Nueve años hubo que esperar para reencontrarse con una obra de Lucrecia Martel, con toda justicia una de las realizadoras más apreciadas por la cinefilia internacional. Zama (2017), que se presentó en la 74 Mostra de Venecia, es una de esas gemas que aparecen de tanto en tanto, y que reconfortan no sólo por su calidad sino también por su fe en las herramientas específicas del cine.
Desde que irrumpió en el concierto de festivales internacionales con La ciénaga (2000), Lucrecia Martel se transformó en una realizadora impar. Su posterior obra (La niña santa, de 2004, y La mujer sin cabeza, de 2007) confirmó no sólo que su concepción del cine podía seguir triunfando en todos los frentes artísticos, sino que además podía funcionar como un sistema compacto; una serie de “ecos”, de palimpsestos de sentido capaces de enhebrarse, como si cada relato fuera un pliegue del anterior, la apertura del mismo universo. Y aunque Zama esté basada en la novela homónima de Antonio di Benedetto se percibe la misma coherencia estética y la misma pasión puesta en sus tres primeros films. Una precisión quirúrgica en el diagrama de cada plano.

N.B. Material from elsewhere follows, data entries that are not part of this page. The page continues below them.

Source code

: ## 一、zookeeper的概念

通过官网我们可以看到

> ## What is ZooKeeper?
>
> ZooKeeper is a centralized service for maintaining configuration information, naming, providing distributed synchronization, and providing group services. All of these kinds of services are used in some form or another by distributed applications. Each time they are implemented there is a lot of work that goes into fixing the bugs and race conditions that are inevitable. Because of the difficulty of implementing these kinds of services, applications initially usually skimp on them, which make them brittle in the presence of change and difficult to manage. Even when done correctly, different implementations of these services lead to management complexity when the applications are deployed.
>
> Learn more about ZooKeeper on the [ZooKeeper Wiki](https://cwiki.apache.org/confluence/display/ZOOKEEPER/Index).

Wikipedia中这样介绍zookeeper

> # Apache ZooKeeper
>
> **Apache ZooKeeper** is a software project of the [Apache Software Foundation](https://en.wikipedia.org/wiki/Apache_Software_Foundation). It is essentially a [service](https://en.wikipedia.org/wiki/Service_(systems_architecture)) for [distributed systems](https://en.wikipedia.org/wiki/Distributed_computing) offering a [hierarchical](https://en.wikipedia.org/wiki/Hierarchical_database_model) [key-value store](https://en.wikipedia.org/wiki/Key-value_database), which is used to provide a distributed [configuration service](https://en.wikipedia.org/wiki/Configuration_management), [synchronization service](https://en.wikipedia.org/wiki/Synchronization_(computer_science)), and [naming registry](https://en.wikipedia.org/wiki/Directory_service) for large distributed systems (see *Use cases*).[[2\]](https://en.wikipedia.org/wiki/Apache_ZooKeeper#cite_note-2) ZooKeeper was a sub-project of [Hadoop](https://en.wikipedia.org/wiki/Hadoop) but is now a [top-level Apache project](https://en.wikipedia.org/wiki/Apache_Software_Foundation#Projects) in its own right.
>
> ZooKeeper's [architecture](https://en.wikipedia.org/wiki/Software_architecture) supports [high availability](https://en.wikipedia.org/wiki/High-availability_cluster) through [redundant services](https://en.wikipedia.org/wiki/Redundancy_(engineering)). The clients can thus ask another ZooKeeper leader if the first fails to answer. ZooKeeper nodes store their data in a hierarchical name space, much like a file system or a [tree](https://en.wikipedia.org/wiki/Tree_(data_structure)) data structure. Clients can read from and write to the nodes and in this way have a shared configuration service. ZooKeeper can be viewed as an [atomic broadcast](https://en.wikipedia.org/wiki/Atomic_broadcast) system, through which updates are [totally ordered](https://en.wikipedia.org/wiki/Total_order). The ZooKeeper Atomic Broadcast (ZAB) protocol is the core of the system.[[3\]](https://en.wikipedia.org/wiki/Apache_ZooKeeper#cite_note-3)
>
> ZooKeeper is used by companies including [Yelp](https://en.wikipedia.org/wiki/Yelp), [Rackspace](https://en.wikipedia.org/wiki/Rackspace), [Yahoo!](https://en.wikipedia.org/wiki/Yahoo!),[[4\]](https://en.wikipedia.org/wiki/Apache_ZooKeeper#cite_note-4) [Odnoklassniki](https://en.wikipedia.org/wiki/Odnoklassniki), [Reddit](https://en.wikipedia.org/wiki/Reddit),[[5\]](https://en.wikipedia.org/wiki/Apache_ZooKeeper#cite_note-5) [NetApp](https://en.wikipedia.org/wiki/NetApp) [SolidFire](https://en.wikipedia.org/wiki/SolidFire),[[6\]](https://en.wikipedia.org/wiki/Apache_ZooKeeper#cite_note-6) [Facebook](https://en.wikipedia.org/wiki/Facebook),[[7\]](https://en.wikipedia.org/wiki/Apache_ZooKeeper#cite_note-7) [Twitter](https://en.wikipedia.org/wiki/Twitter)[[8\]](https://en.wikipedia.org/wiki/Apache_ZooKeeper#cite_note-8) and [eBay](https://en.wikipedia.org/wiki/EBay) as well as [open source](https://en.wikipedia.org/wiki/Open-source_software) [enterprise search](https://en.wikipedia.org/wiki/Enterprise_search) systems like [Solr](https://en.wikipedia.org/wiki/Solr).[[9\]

La anécdota no es compleja, sólo en apariencias: Diego de Zama (soberbio Daniel Gimenez Cacho) es un enviado de la realeza española hacia tierras latinoamericanas, un asesor letrado envestido de un aura mítica desmentida por su paso cansino, el pesar de su mirada, el penoso derrotero que lo lleva siempre a la misma situación: pedirle al Gobernador que lo traslade. Su mujer y sus hijos reclaman su presencia. Y el hombre hace lo que puede, que es poco; apenas esperar, tener algún atisbo de ira que le sirva para demostrar su autoridad aún vigente, volver a insistir. De a poco su presente se hace más ominoso, con la latente amenaza de la enfermedad y la presencia (por menciones, por comentarios) de Vicuña Porto (el brasileño Matheus Nachtergaele), un adversario al que habrá que temer.
Si lo sencillo se termina revelando complejo es por mérito de la puesta de Martel, que cuenta con la capacidad de aunar en un solo plano revisionismo histórico, parodia y hondura psicológica. El preciosismo de su encuadre no es nunca abyecto, porque detrás de su detallado armado funcionan diversos niveles de sentido. El elemento sonoro, como en toda su filmografía, es central. Por momentos, los susurros adquieren un expresionismo único, al borde de lo indescifrable, nuclear para explorar esa degradación de la subjetividad de Diego de Zama, quien entra –metraje mediante- en un laberinto febril en medio de tierras en donde tanto indígenas como superiores parecen ocuparse de todo menos de él.
En recientes declaraciones durante la presentación del film en la 74 Mostra de Venecia la realizadora advirtió que más que pensar en Zama como la historia de “un hombre que espera” la pensó como un relato sobre la identidad. Su película adscribe a esta idea. El personaje no se puede amoldar a eso que se supone que fue. El film también aborda el discurso en su dimensión más compleja. Lo intransferible, aquello que supera lo comunicativo propio de la palabra, es el cuerpo, la zona vedada para Zama; el deseo sobre su esposa que está lejos, el fugaz deseo hacia otra (Lola Dueñas, en la piel de Luciana Piñares) que funciona como la bisagra entre un mundo antiguo en decadencia y uno nuevo en el que la mujer tendrá más relevancia. También de eso habla el film; de los nuevos sistemas de pensamiento, de los “capítulos de la historia” por venir que pueden vislumbrarse aún en los momentos más confesionales, más íntimos.
Vale la pena detenerse en cada plano, motivo que exige un primer visionado atento y otros posteriores para adentrarse mejor en el “universo Martel”. Todo establece un sistema; desde la aparición escurridiza de una llama hasta el detallismo de un juguete de tiempos pretéritos en pleno movimiento, desde la furia de un cardumen hasta el recitado de un niño. El resultado de la suma de esos elementos es algo más que eso: es una red de sentido que nos sirve para pensar la totalidad. Por esto y mucho más Zama, que tiene previsto su estreno para el 28 de septiembre, ya es un clásico del cine argentino.